In response to this, a team of researchers analyzed adults who reported that a medical provider recommended the COVID-19 vaccine, studied vaccination status and general attitudes within the United States from April to September of 2021.
Reported in the CDC’s Morbidity and Mortality Weekly Report (MMWR), the research team utilized the National Immunization Survey–Adult COVID Module (NIS-ACM) to assess the prevalence of report of a provider recommending the vaccine and then subsequent coverage. The authors noted that, “Prevalence of report of a provider recommendation for COVID-19 vaccination among adults increased from 34.6%, during April 22–May 29, to 40.5%, during August 29–September 25, 2021. Adults who reported a provider recommendation for COVID-19 vaccination were more likely to have received ≥1 dose of a COVID-19 vaccine (77.6%) than were those who did not receive a recommendation (61.9%) (adjusted prevalence ratio [aPR] = 1.12). Report of a provider recommendation was associated with concern about COVID-19 (aPR = 1.31), belief that COVID-19 vaccines are important to protect oneself (aPR = 1.15), belief that COVID-19 vaccination was very or completely safe (aPR = 1.17), and perception that many or all of their family and friends had received COVID-19 vaccination (aPR = 1.19).”
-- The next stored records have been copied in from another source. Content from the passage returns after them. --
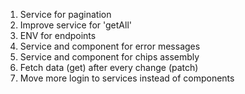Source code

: 1. Service for pagination
2. Improve service for 'getAll'
3. ENV for endpoints
4. Service and component for error messages
5. Service and component for chips assembly
6. Fetch data (get) after every change (patch)
7. Move more login to services instead of components
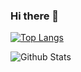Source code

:### Hi there 👋
[![Top Langs](https://github-readme-stats.vercel.app/api/top-langs/?username=chrispypatt&layout=compact&theme=onedark)](https://github.com/wowbob396)

![Github Stats](https://github-readme-stats.vercel.app/api?username=chrispypatt&show_icons=true&theme=onedark&count_private=true)

<!--
**chrispypatt/chrispypatt** is a ✨ _special_ ✨ repository because its `README.md` (this file) appears on your GitHub profile.

Here are some ideas to get you started:

- 🔭 I’m currently working on ...
- 🌱 I’m currently learning ...
- 👯 I’m looking to collaborate on ...
- 🤔 I’m looking for help with ...
- 💬 Ask me about ...
- 📫 How to reach me: ...
- 😄 Pronouns: ...
- ⚡ Fun fact: ...
-->
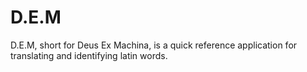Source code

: # D.E.M
D.E.M, short for Deus Ex Machina, is a quick reference application for translating and identifying latin words.
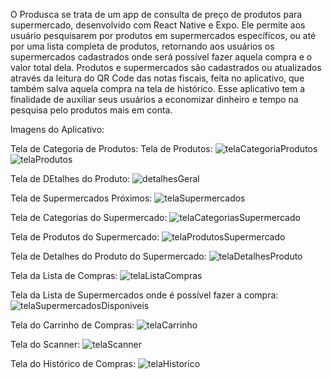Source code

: O Produsca se trata de um app de consulta de preço de produtos para supermercado, desenvolvido com React Native e Expo. 
Ele permite aos usuário pesquisarem por produtos em supermercados específicos, ou até por uma lista completa de produtos, retornando aos usuários os supermercados 
cadastrados onde será possível fazer aquela compra e o valor total dela. 
Produtos e supermercados são cadastrados ou atualizados através da leitura do QR Code das notas fiscais, feita no aplicativo, que também salva aquela compra 
na tela de histórico. Esse aplicativo tem a finalidade de auxiliar seus usuários a economizar dinheiro e tempo na pesquisa pelo produtos mais em conta.

Imagens do Aplicativo:

Tela de Categoria de Produtos:                                                                                          Tela de Produtos:
![telaCategoriaProdutos](https://github.com/ThiagoCSgit/Produsca/assets/57235729/106ce42c-75bb-472f-a475-6d6c91bb3da4)  ![telaProdutos](https://github.com/ThiagoCSgit/Produsca/assets/57235729/2fc85e83-0009-4e39-ae9f-019cdd3aee8a)

Tela de DEtalhes do Produto: 
![detalhesGeral](https://github.com/ThiagoCSgit/Produsca/assets/57235729/fa39710f-8deb-422c-b2e5-f3d81d9c809a)

Tela de Supermercados Próximos:
![telaSupermercados](https://github.com/ThiagoCSgit/Produsca/assets/57235729/ba957948-4672-48b4-aa0a-514d403454c9)

Tela de Categorias do Supermercado:
![telaCategoriasSupermercado](https://github.com/ThiagoCSgit/Produsca/assets/57235729/58f4e6f2-cec1-41f9-9b22-24517bb6e80a)

Tela de Produtos do Supermercado:
![telaProdutosSupermercado](https://github.com/ThiagoCSgit/Produsca/assets/57235729/505d0db3-6482-4e90-a703-0ca28a37064a)

Tela de Detalhes do Produto do Supermercado:
![telaDetalhesProduto](https://github.com/ThiagoCSgit/Produsca/assets/57235729/b8184353-7fa5-496e-818a-ca151f1acad8)

Tela da Lista de Compras:
![telaListaCompras](https://github.com/ThiagoCSgit/Produsca/assets/57235729/a92dd70b-855e-4406-8a48-6271bc8774f0)

Tela da Lista de Supermercados onde é possível fazer a compra:
![telaSupermercadosDisponiveis](https://github.com/ThiagoCSgit/Produsca/assets/57235729/7663d312-333c-4b51-b936-158c86a0291d)

Tela do Carrinho de Compras:
![telaCarrinho](https://github.com/ThiagoCSgit/Produsca/assets/57235729/6f0d4c16-a498-4601-a49c-49d60c3a3ce8)

Tela do Scanner:
![telaScanner](https://github.com/ThiagoCSgit/Produsca/assets/57235729/c60063c4-dd87-4314-bd74-ff4c2ad1a2d4)

Tela do Histórico de Compras:
![telaHistorico](https://github.com/ThiagoCSgit/Produsca/assets/57235729/209e4e93-5490-4807-9e20-35e8647fd968)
Ultimately, these findings underscore the importance of healthcare providers in encouraging vaccination, but also how trusted they are by their patients. Ensuring providers have access to up-to-date information, educational resources, and the time to talk with patients about vaccines. The ability for providers to not only address questions and misunderstandings about vaccines is so utterly important for general health, but especially during a pandemic. As the authors noted, “empowering health care providers to recommend vaccination to their patients could help reinforce confidence in, and increase coverage with, COVID-19 vaccines, particularly among groups known to have lower COVID-19 vaccination coverage, including younger adults, racial/ethnic minorities, and rural residents.” As such, more efforts should be made to ensure support for providers to have these conversations, which are not always possible in such fast-moving medical settings we often see. Increasing access to medical providers, treatments, and vaccines will be a vital part to COVID-19 response, meaning that now more than ever, we need to invest in these efforts and empower medical providers to recommend these life-saving vaccines.